UFC also agreed to submit to athletic commission oversight and drug testing.
These steps became known as the Unified Rules of Mixed Martial Arts, adopted first in New Jersey in 2000, and gradually across other states. This regulatory scaffolding began to transform the UFC’s image from a lawless spectacle into a sport capable of winning political approval.
Of course, this political approval wouldn’t happen on its own. It takes consistent and tireless work to reshape the legislative and regulatory landscape.
A Patchwork of Barriers
By the early 2000s, MMA was legal in pockets of the country—but not everywhere. Even in states that permitted it, regulation was uneven or onerous.
One commission might follow New Jersey–style Unified Rules while a neighbouring state banned specific techniques, required steep promoter bonds and high per‑fighter medical insurance, or limited events to “exhibitions” under boxing codes. Some cities layered on their own moratoria, creating venue deserts even where the state allowed events.
Illinois, Massachusetts, Alabama, at one point all banned MMA outright. In some places, promoters needed to jump through athletic commission hoops, adopt a state’s “unified rules,” or secure special carve-outs. In many states, political resistance was tied less to empirical risk than to optics: no politician wanted to be painted as “supporting cage fighting.”
Which brings us to Albany in 2016. Despite UFC’s improved regulatory scaffolding, it was still not permitted to stage fights in New York, which is naturally, a big prize. It was the only major market in the U.S. that still forbade UFC events by 2016.
And then, four months after Chris Weidman showed up in Albany, New York became the 50th state to legalize regulated MMA.
The bill passed the Assembly 113–25, clearing committee after committee, before Gov. Cuomo signed it into law in April 2016.
That outcome was years in the making:
Repeated Assembly defeats
Intense lobbying campaigns
A calculated strategy to sway key committee chairs who had long bottled up the bill.
Dispatching fighters like Chris Weidman and Ronda Rousey to testify and meet with lawmakers
Mobilizing unions, tourism boards, and business groups to make the economic case
By 2016, the coalition was broad enough, and public attitudes had softened enough, that the measure sailed through the Assembly. The cold morning photo op we began with was the visible tip of a decade of political trench warfare. Legislators had repeatedly stalled earlier bills.

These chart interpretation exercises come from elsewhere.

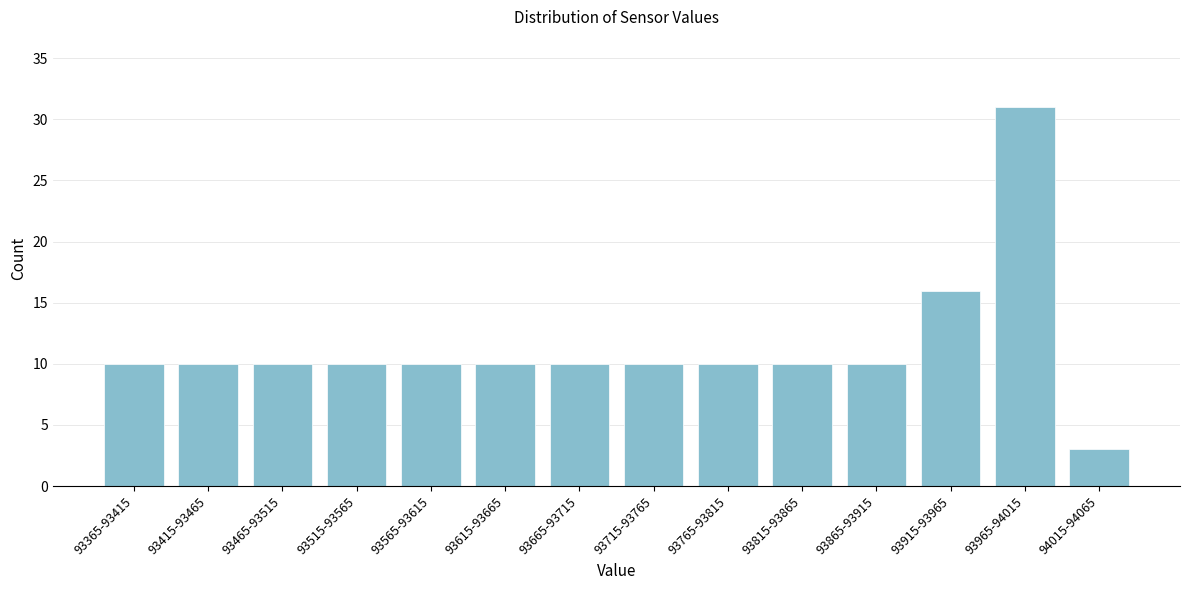

Reading left to right, what are all the values shown in this chart?

93365-93415=10	93415-93465=10	93465-93515=10	93515-93565=10	93565-93615=10	93615-93665=10	93665-93715=10	93715-93765=10	93765-93815=10	93815-93865=10	93865-93915=10	93915-93965=16	93965-94015=31	94015-94065=3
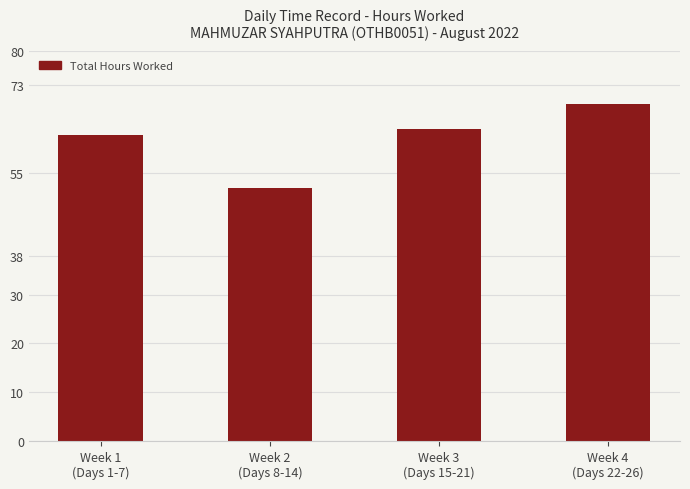

Does the chart contain stacked bars?

No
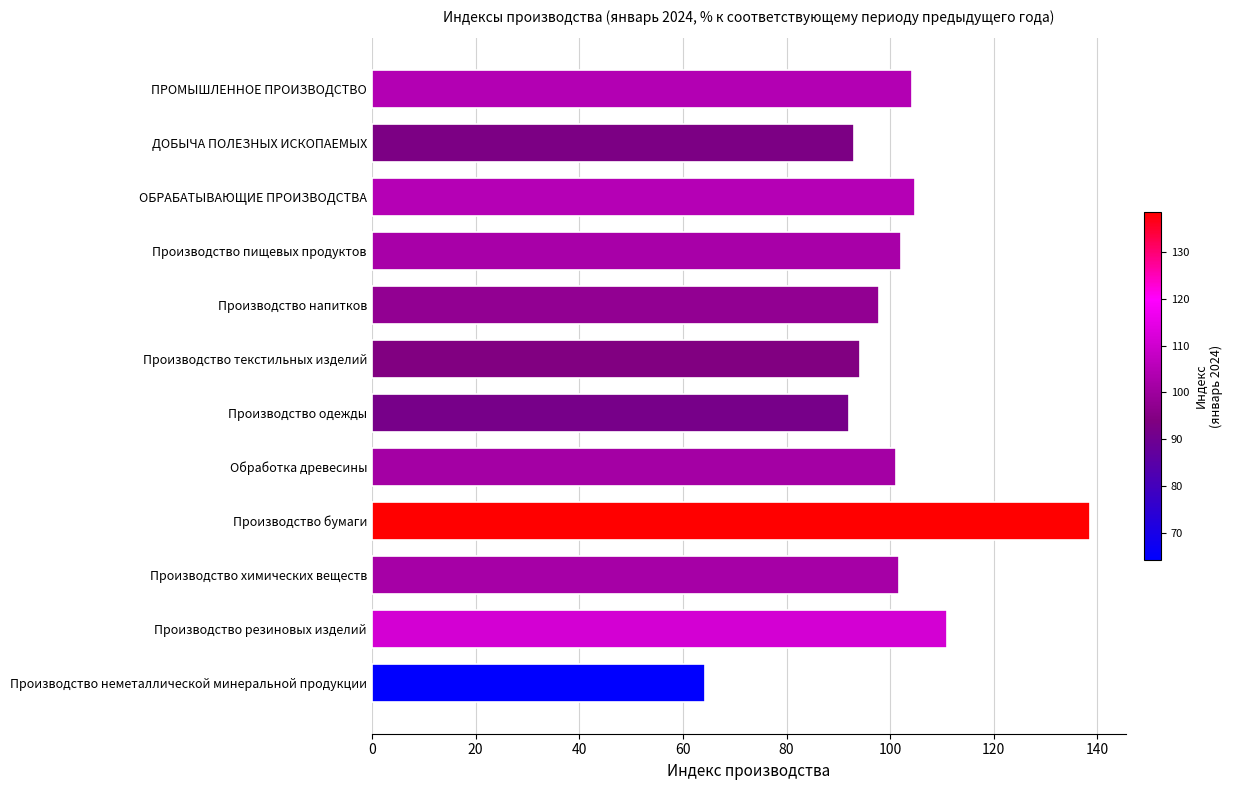

What is the maximum value shown in the chart?

138.5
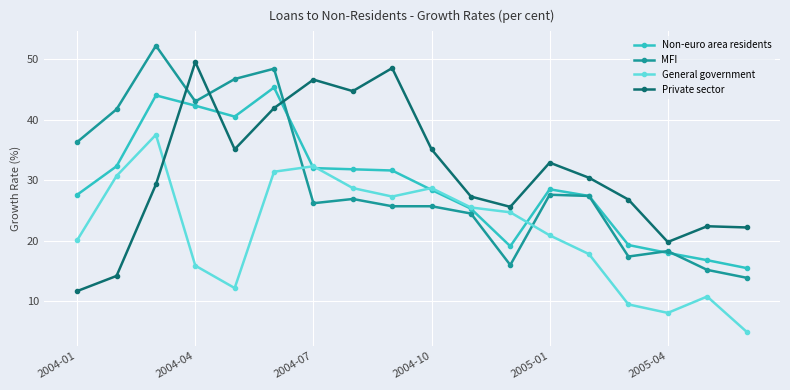

What is the value of the Non-euro area residents point at the 3rd from the left?

44.0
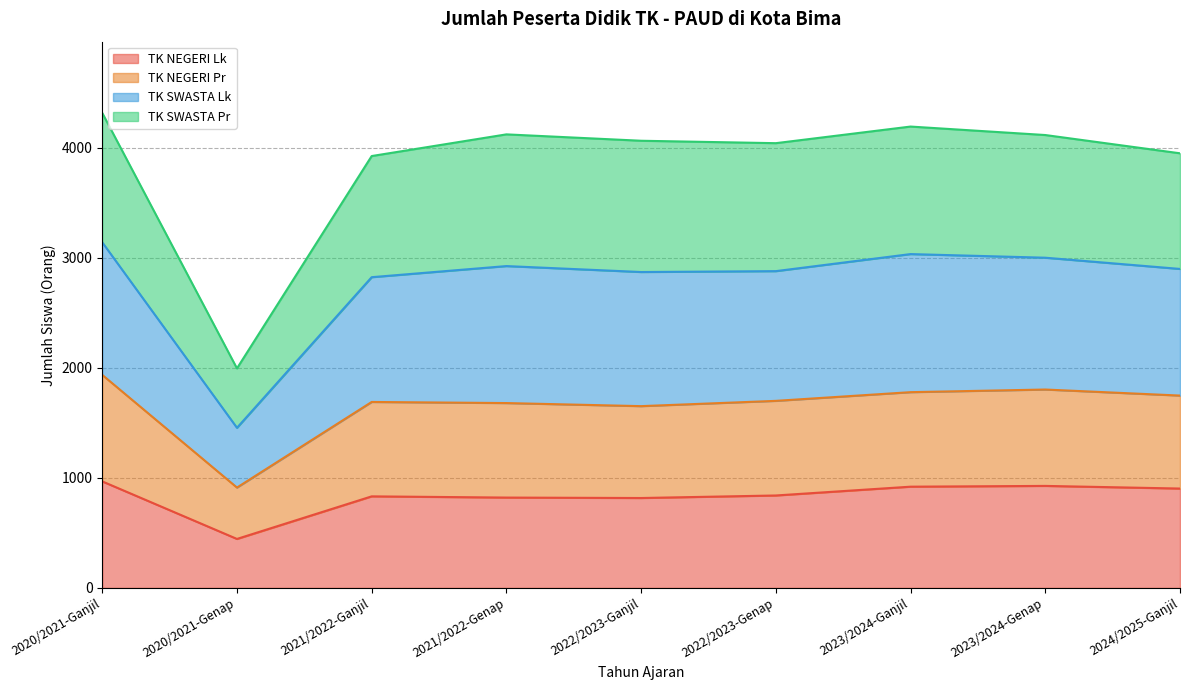

Which has a higher value, 2023/2024-Genap or 2020/2021-Genap?

2023/2024-Genap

Advocates had to reintroduce, re-lobby, reframe and make strategic choices.
Let’s take a look at those choices.
The UFC’s Strategic Turn
When Dana White and his team realized to be in the business of promoting fights they would need to be in the business of confronting the law, they began to treat public affairs and government relations as front-line strategy.
Reframe the narrative
The first step was to attack the misconception of the UFC as “street violence” or “human cockfighting.” It was a regulated athletic competition featuring disciplined, trained fighters subject to medical protocols, weight classes, commissions, referees, drug testing. As we touched on above, UFC pushed for adoption of “unified rules,” which integrated elements like rounds, judges, gloves, banned moves—to prove legitimacy.